Termino con un fragmento, que pude conocer por el profesor mejicano Carlo J. Maya Ambía, de uno de los documentos más bellos, que se han escrito sobre nuestro planeta y sus preguntas siguen siendo válidas después de siglo y medio, cuando el jefe Seattle contestó al presidente de los Estados Unidos, en 1855, a su propuesta de compra de los terrenos ocupados por los indígenas comandados por el jefe piel roja: «¿Cómo se puede comprar o vender el cielo o el calor de la tierra? Esa es para nosotros una idea extraña. Si nadie puede poseer la frescura del viento ni el fulgor del agua, ¿cómo es posible que usted se proponga comprarlos?

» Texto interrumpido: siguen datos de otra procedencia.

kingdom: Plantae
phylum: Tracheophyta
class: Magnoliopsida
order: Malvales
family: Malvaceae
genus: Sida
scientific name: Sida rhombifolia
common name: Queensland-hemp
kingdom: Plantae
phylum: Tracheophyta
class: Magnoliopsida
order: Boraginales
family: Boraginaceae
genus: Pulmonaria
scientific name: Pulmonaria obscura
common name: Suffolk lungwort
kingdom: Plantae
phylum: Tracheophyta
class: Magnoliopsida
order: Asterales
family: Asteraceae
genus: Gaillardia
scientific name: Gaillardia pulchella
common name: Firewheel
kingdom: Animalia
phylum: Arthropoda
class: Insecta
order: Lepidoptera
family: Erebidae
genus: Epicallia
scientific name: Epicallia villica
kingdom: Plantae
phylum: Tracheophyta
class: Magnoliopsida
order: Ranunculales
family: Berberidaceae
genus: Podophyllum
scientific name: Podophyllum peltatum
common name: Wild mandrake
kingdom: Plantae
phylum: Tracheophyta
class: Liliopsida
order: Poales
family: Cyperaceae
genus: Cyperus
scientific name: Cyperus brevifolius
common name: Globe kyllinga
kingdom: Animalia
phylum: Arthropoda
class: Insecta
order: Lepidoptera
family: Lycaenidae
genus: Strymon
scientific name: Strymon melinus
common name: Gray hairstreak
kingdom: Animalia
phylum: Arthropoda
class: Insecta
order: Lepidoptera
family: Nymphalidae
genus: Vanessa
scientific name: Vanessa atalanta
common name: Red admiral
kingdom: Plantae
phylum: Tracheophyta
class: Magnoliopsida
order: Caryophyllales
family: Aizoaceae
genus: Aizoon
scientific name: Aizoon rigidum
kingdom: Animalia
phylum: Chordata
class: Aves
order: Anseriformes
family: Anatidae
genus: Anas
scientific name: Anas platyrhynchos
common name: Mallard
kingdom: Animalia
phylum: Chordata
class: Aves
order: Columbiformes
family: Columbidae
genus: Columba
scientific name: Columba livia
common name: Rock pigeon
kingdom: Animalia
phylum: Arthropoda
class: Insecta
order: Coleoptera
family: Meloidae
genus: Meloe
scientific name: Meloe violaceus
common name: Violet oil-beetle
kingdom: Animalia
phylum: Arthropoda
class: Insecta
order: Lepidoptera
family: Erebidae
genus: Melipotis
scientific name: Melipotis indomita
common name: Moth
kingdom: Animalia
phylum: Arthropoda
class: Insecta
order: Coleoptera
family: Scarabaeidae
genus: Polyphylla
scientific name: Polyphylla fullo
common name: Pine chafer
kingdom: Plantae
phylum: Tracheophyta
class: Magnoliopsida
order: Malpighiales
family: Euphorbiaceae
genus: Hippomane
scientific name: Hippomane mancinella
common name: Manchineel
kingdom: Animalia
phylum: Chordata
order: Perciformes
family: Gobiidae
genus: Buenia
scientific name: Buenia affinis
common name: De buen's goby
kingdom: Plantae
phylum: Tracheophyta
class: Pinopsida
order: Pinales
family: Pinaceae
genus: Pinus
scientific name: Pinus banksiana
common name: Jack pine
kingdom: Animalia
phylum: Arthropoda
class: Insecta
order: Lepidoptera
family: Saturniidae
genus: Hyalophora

Cada pedazo de esta tierra es sagrado para mi pueblo. Cada rama brillante de un pino, cada puñado de arena de las playas, la penumbra de la densa selva, cada rayo de luz y el zumbar de los insectos son sagrados en la memoria y vida de mi pueblo. La savia que recorre el cuerpo de los árboles lleva consigo la historia del piel roja».

La otra pregunta la hace el principal personaje de Los miserables, obra de Víctor Hugo, de mitad del siglo XIX. Jean Valjean, abrumado por su situación económica como parado, rompe el cristal de una panadería y roba un pan para alimentar a sus pequeños sobrinos. La justicia lo condena a 5 años de presidio, que se convierten en 19 por sus intentos de fuga. Reflexiona sobre su situación y se cuestiona si es justo que él carezca de trabajo. Un siglo después encontramos las respuestas de Polanyi en La gran transformación, quien nos explica de dónde proviene esa idea tan extraña al jefe Seattle de comprar y vender la naturaleza, y nos aclara también por qué Valjean y millones de personas como él sufren la injusticia del desempleo.